In a judgement of the Delhi High Court in the case of CIT v. Naresh Kumar Aggarwala 5 , some documents with respect to purchase of property for a consideration was found in a search conducted and a presumption was framed by the Assessing Officer under Section 132(4A) of the IT Act. In this case, the Delhi High Court ruled in favour of the department distinguishing the Allahabad High Court judgement in the case of Raj Pal Singh Ram on the ground that unlike in the latter’s case, the assessee in the present case did not make any effort to rebut the presumption by giving plausible explanation. The Court further held that a letter submitted by the assessee without any proper explanation to disprove the presumption cannot be considered as reasonable and therefore, upheld the addition made by the Assessing Officer, thus reversing the order of the Tribunal.

This being the position, the author is of the humble opinion that the view taken by the Allahabad High Court in Ajay Gupta may not be correct and is likely to be challenged in due course.
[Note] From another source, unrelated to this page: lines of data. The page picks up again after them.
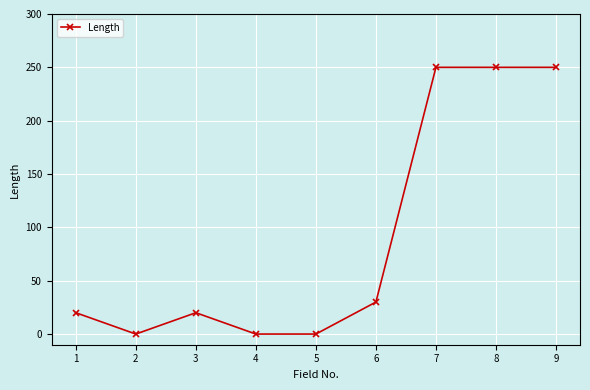

What is the difference between the maximum and second lowest values?

250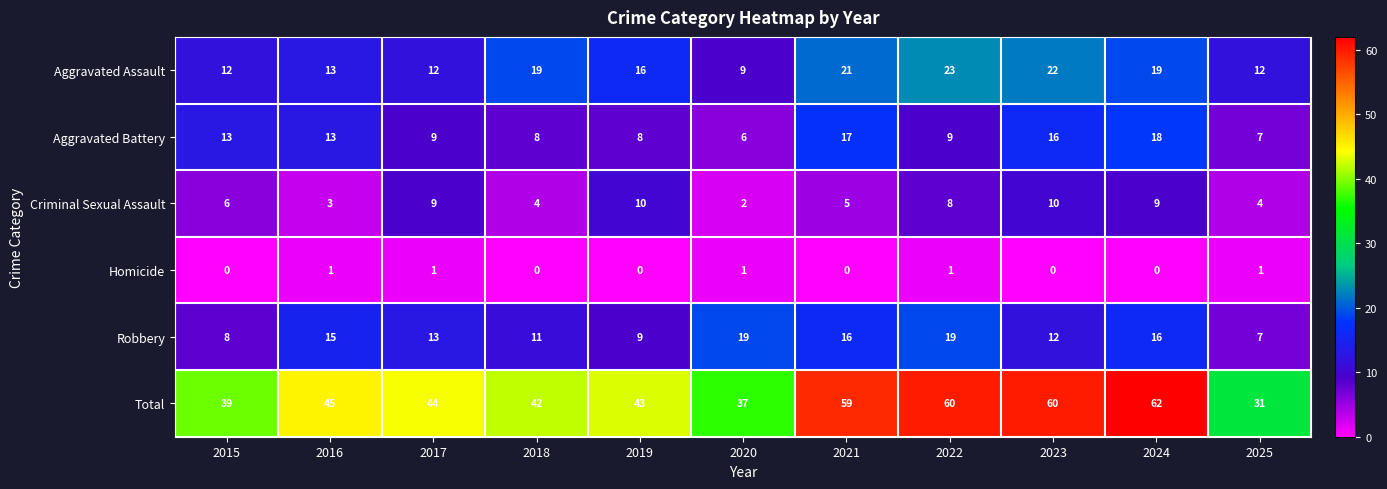

Which series has the largest range (max minus min)?

Total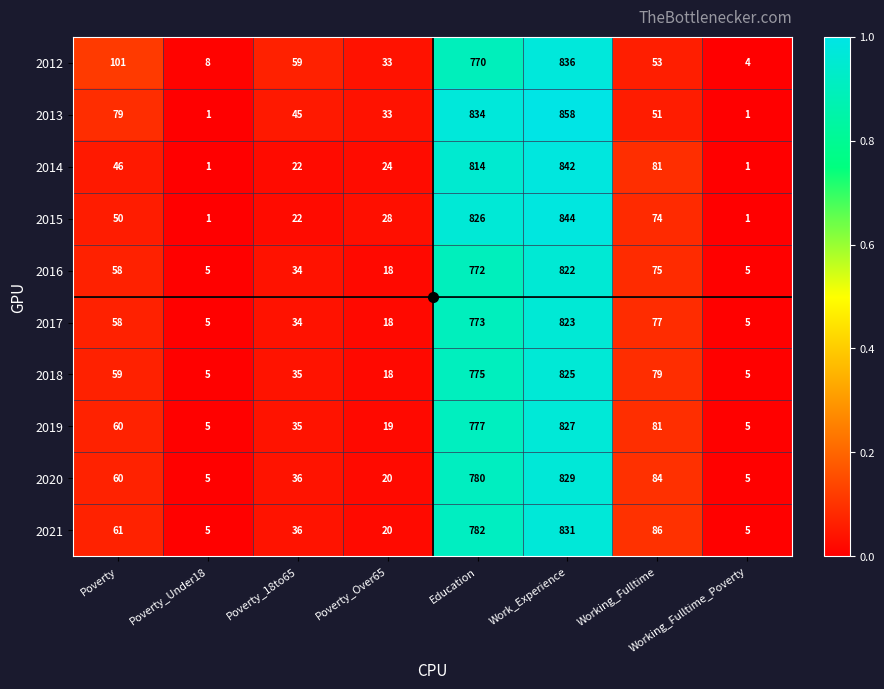

The 2017 series shows 77 at Working_Fulltime. True or false?

True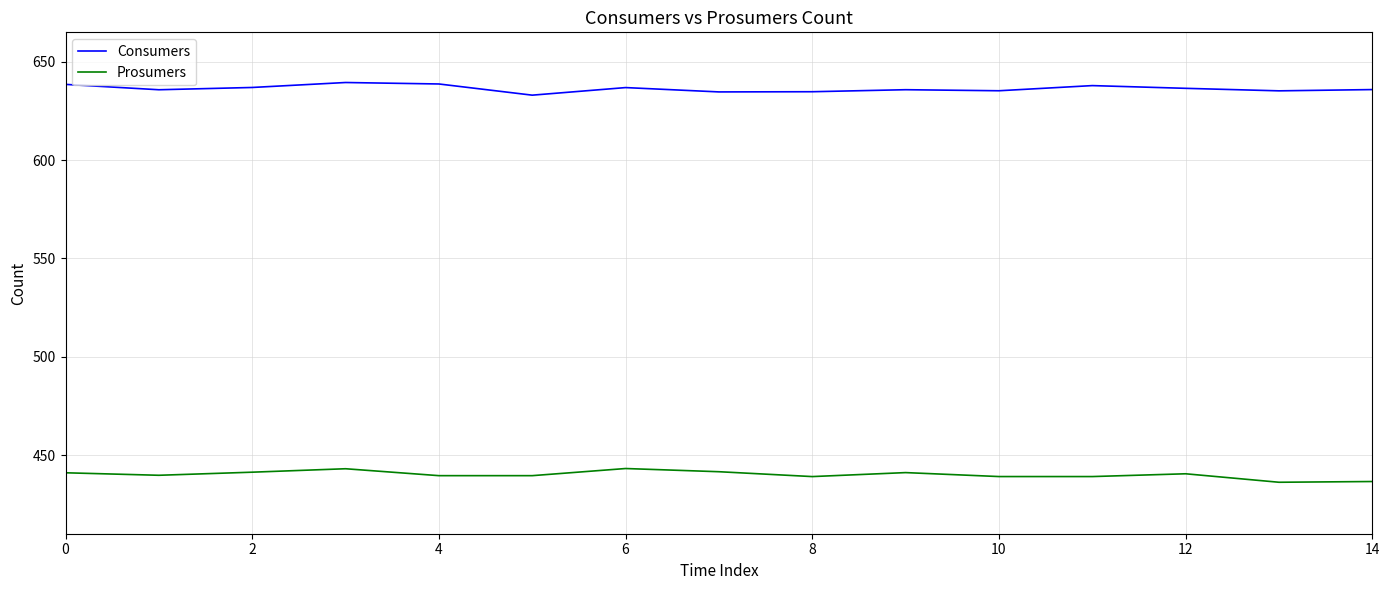

What is the maximum value shown in the chart?

639.5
This view taken by the Court seems to put forth that the onus to prove that the documents seized belongs to the assessee is on the department and not vice versa. This may not be the correct position for the reason that the presumption provided in the statute is a rebuttable presumption, to be rebutted by the assessee. It is for the assessee to come forward and explain as to why the documents found during search should not be associated with him/her. While the assessee did mention in the statement which was recorded by the Investigating officer that he had no knowledge about the papers or the names mentioned in the papers, this cannot be considered as a plausible rebuttal to the presumption formed by the Assessing Officer.

The author is of the view that the burden to prove will be shifted to the department only when an assessee has proven beyond doubt that the presumptions framed against him are incorrect. A mere statement of denial will not shift the onus.


If the view taken by the Allahabad High Court is to be accepted, then it will plant a seed in every assessee’s mind that mere denial of knowledge of the documents found during search without any reasonable explanation to deny the same would be sufficient to obtain a free pass from the addition being made unless proven by the department. If this being the case, the purpose of inserting sub-section 4A into the Act will fail since the onus to prove that the document belongs to the person searched would again fall on the department as it existed prior to the amendment.

[The author is a Senior Associate in Direct Tax Team, Lakshmikumaran & Sridharan Attorneys, Chennai]

Endnotes :

  1. Ajay Gupta v. Commissioner of Income Tax, TS-732-HC-2019 (All.).
  2. Inserted by Taxation Law (Amendment) Act, 1975 with effect from 01-10-1975.
  3. Chuharmal v. CIT, (1988) 172 ITR 250 (SC).
  4. CIT v. Raj Pal Singh Ram, [2007] 288 ITR 498 (All.).
  5. CIT v. Naresh Kumar Aggarwala, [2011] 331 ITR 510 (Delhi).